I have been surprisingly impressed by Kerio myself.

I wanted to dislike it, but works great for more than a year now.

Anonymous said...

I have implemented Exchange 2007 - twice. Once with Windows 2003, Exchange 2007 RTM, second time with Exchange 2007 sp1, Windows 2007. In my entire IT career, I had called MS support once to fix a problem (I go way back to Exchange 5.4 and every version to present). Once I started working with Exchange 2007, I have called 5 times in less than a year. This sucker is hard to install, the learning curve very steep, and frankly, pretty fragile - especially IIS 7 to support the web side of things. If I had it to do all over again, I probably would skip 2007 completely, although the new Entourage 2008 for Exchange Server might make me change my mind.

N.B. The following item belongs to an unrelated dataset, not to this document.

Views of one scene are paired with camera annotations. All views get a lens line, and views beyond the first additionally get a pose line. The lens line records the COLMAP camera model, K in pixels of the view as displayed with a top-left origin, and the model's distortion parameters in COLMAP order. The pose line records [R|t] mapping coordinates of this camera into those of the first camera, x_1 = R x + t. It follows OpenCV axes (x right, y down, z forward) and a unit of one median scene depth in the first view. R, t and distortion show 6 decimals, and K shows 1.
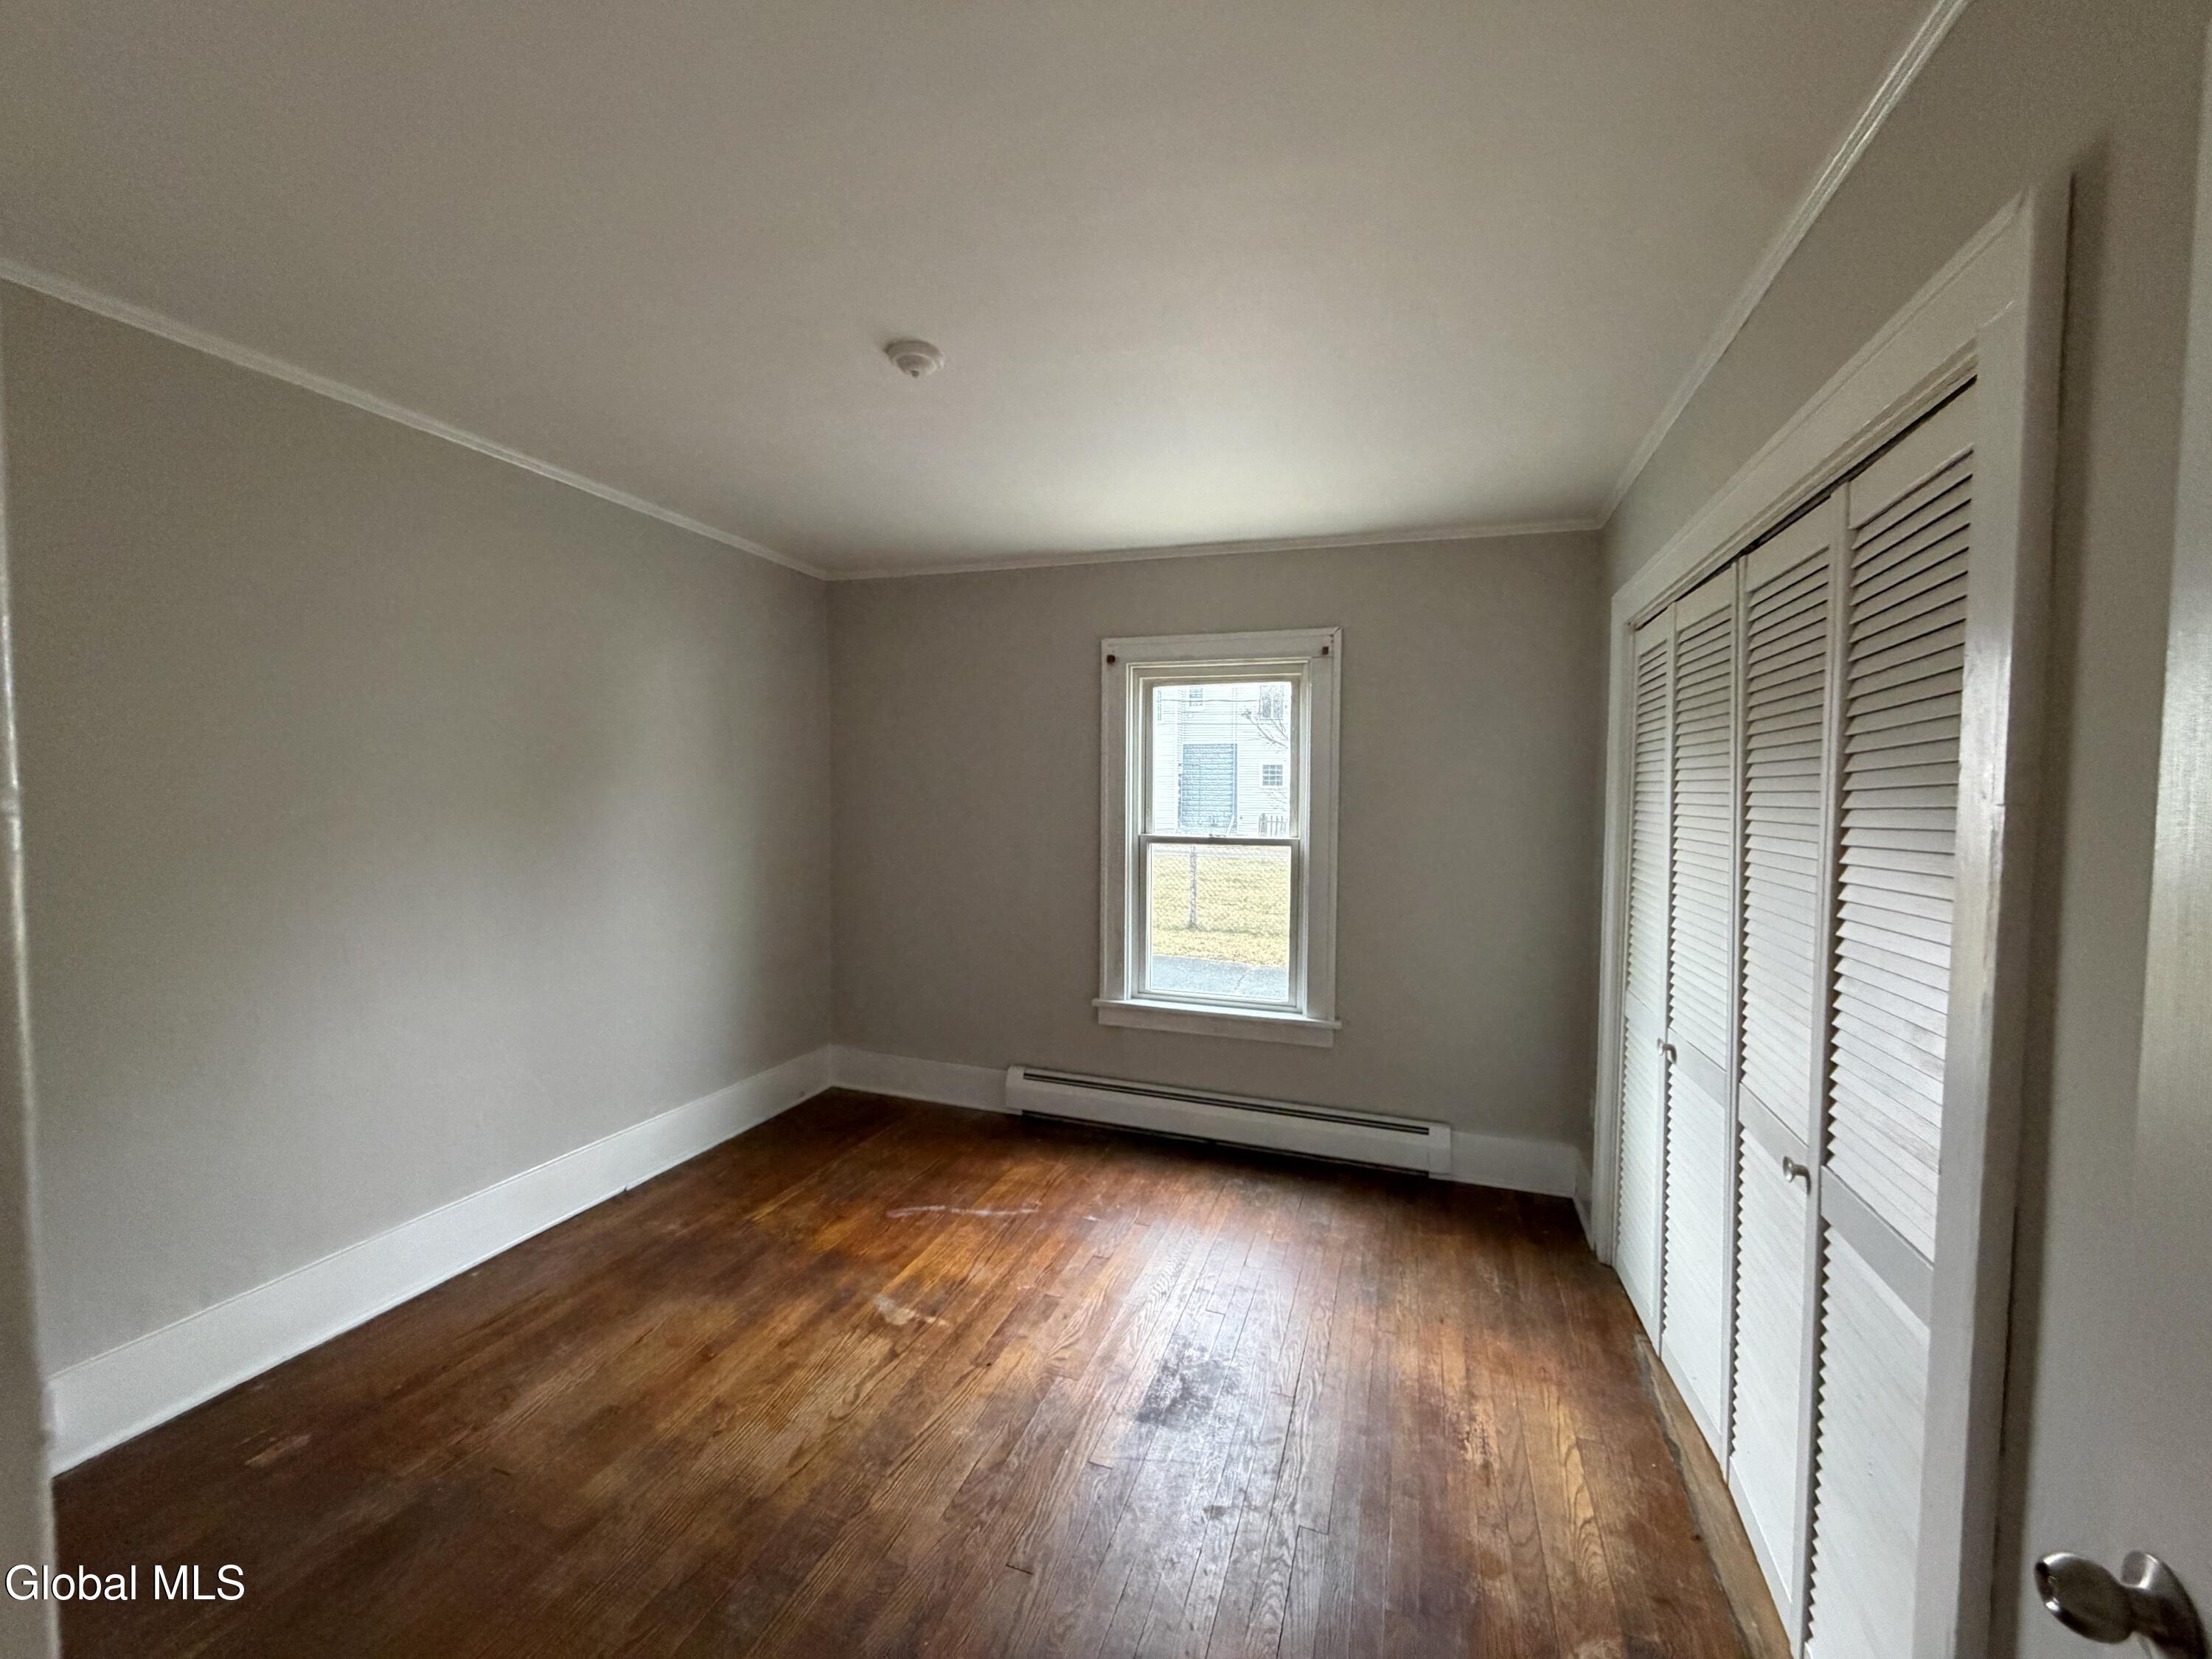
lens RADIAL K [[876.1, 0, 1104.1], [0, 876.1, 828.2], [0, 0, 1]] dist [0.000229, -0.000255]
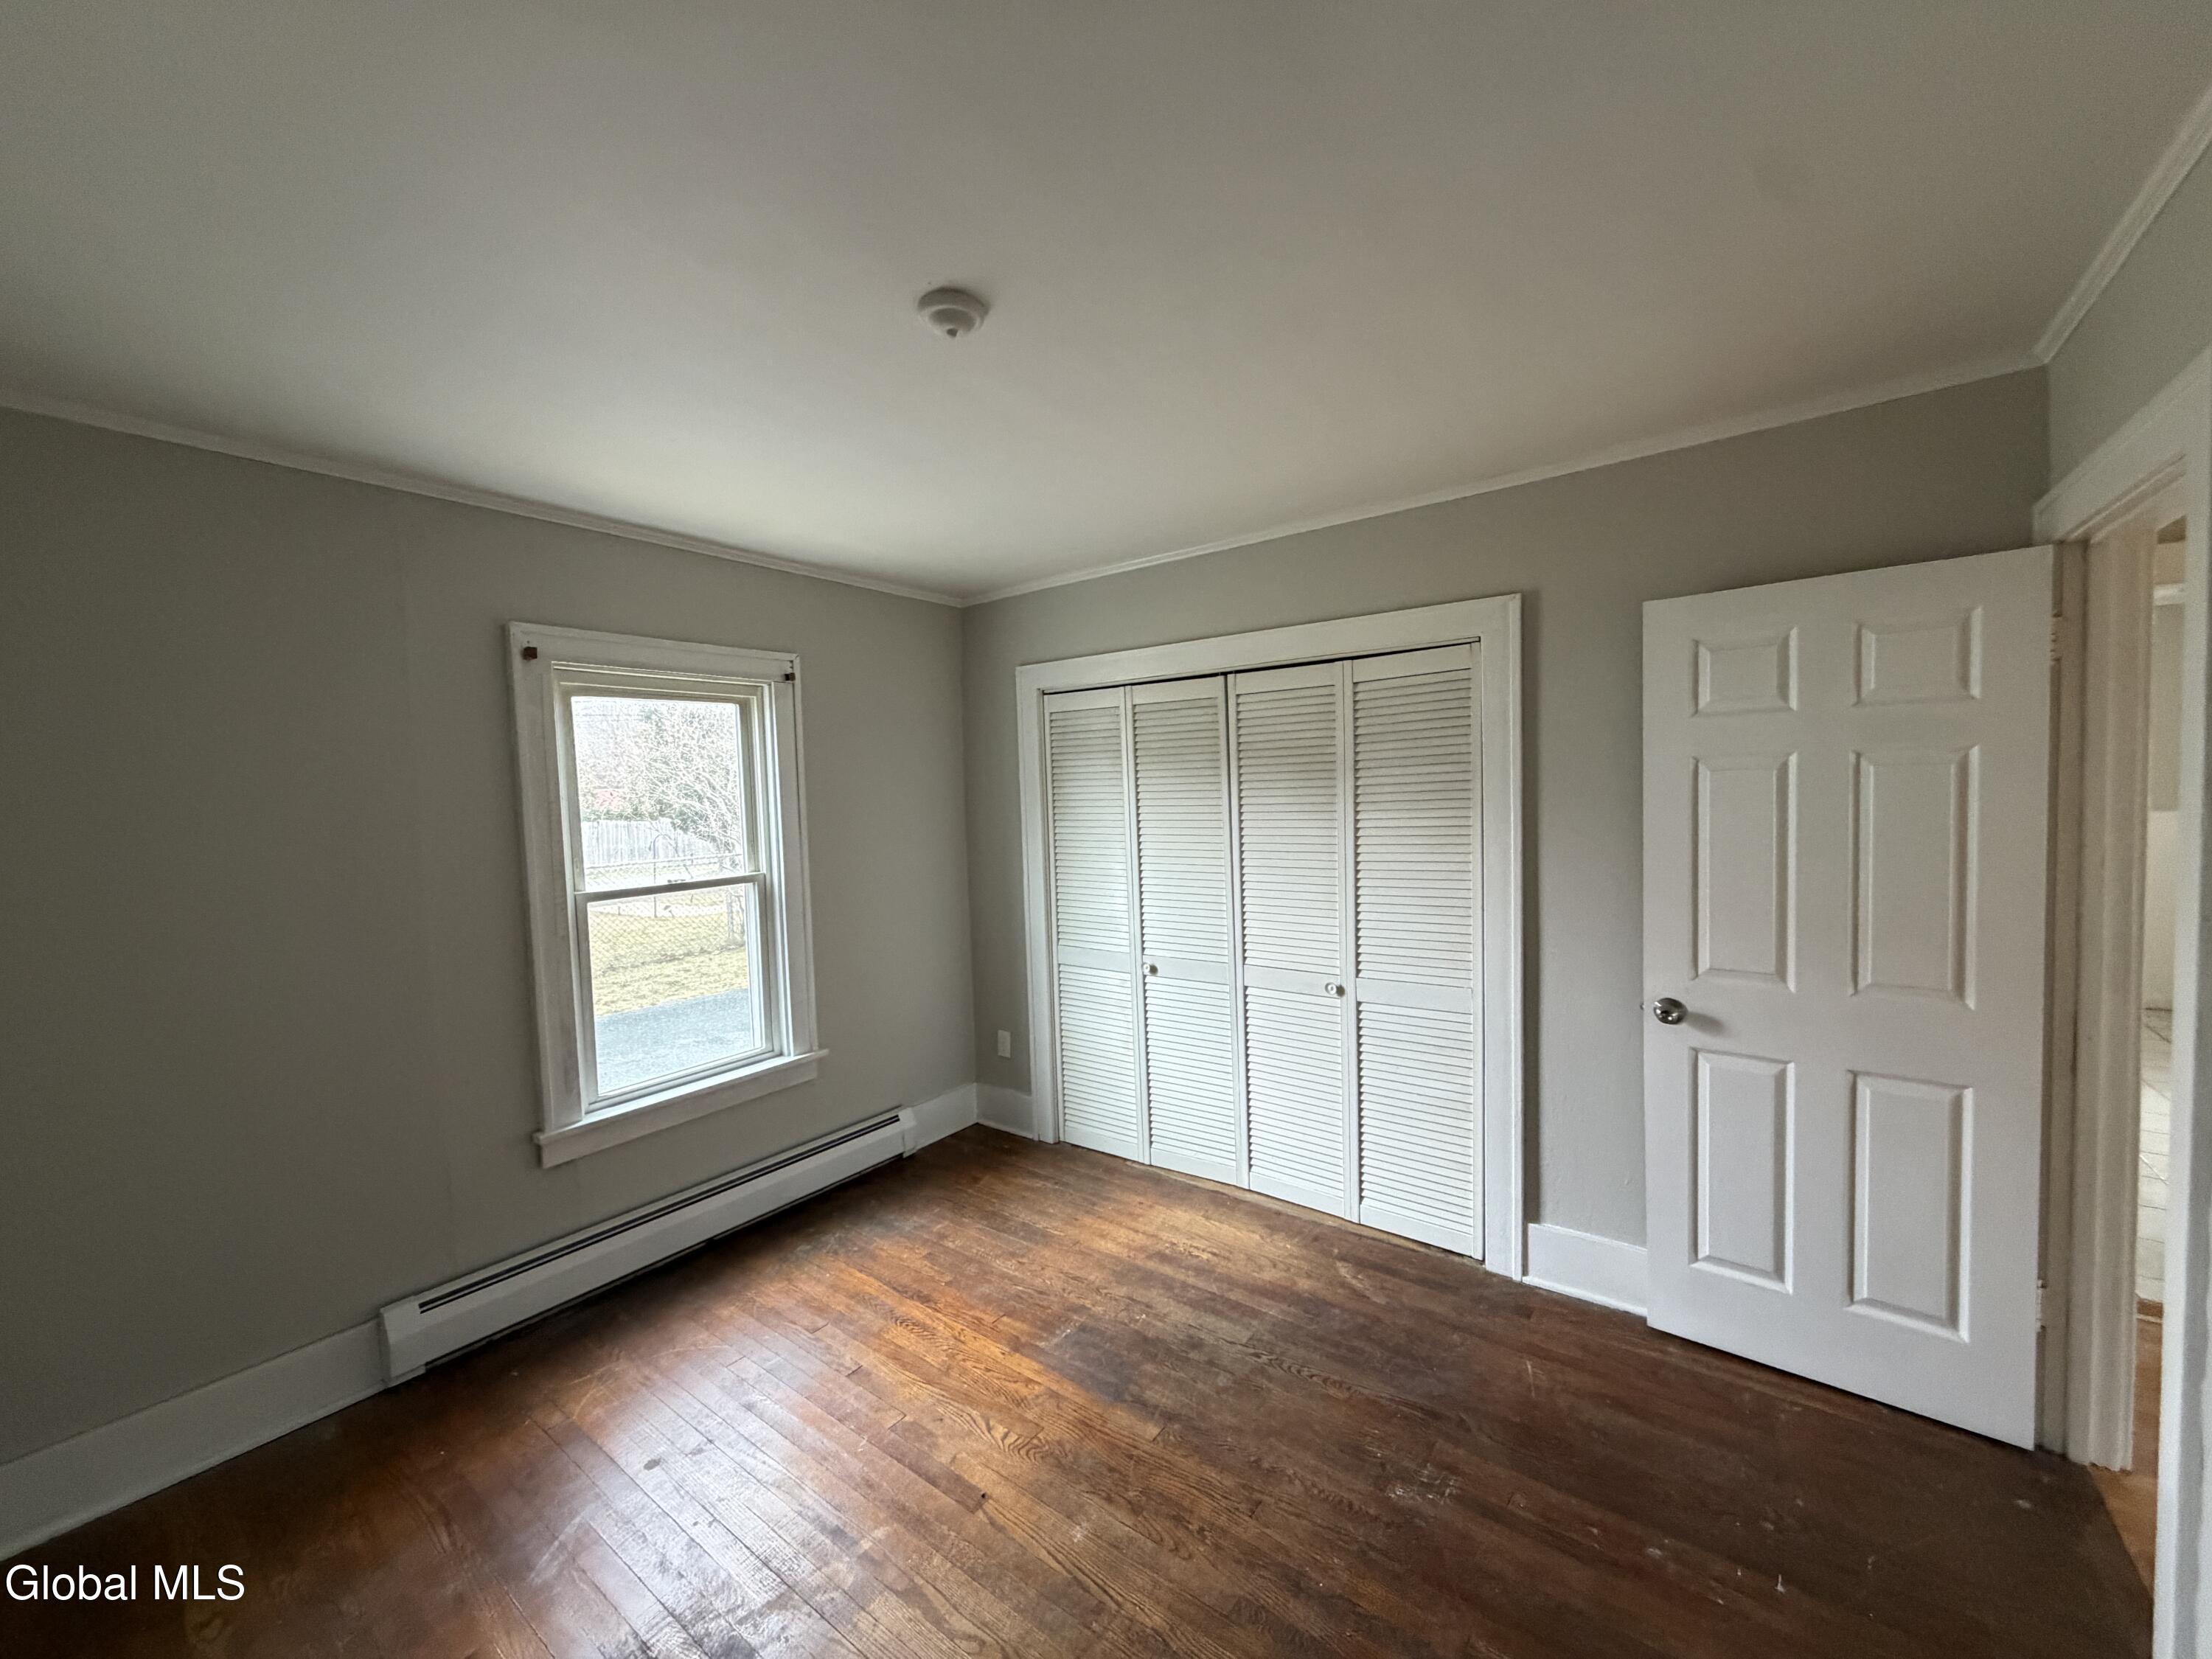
lens RADIAL K [[876.1, 0, 1091.8], [0, 876.1, 826.3], [0, 0, 1]] dist [0.000229, -0.000255]
pose [[0.310775, -0.063726, 0.948345, -0.568569], [0.078516, 0.996061, 0.041202, -0.049387], [-0.947235, 0.061656, 0.314555, 0.377525]]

I ran into the support issue on our old Exchange 2003 system, since the front end was virtualized on ESX.

I do hope your luck is better than mine with the fragility issues. I also assume you are never planning to install SP1 adn use it with Windows 2008 either, since that won't be an upgrade possibility.

Anonymous said...

Exchange 2007 only has a test version in 32 bit. They flat out will not support it on anything other than 64 bit OS and the 32 bit test version runs awful.

Ergo why SBS 2008 is only shipping in 64bit because there is truly only a 64bit OS.

As far as support they do support the paid VMware, but the free VMwareESX we get push back as well in the smb space.

HyperV is what they prefer.

http://support.microsoft.com/kb/957006

Microsoft Exchange Server
Microsoft Exchange Server 2007 Service Pack 1 and later versions are supported. For more information about the support for Exchange Server, visit the following Microsoft Web site:
http://go.microsoft.com/fwlink/?LinkId=124624 (http://go.microsoft.com/fwlink/?LinkId=124624)

Support policy for Microsoft software running in non-Microsoft hardware virtualization software:
http://support.microsoft.com/?kbid=897615

I think you are getting the push back here because of the 2k3 sp2 platform. They are making all of their virtualization support policies for the 2k8 era software, not the 2k3 stuff.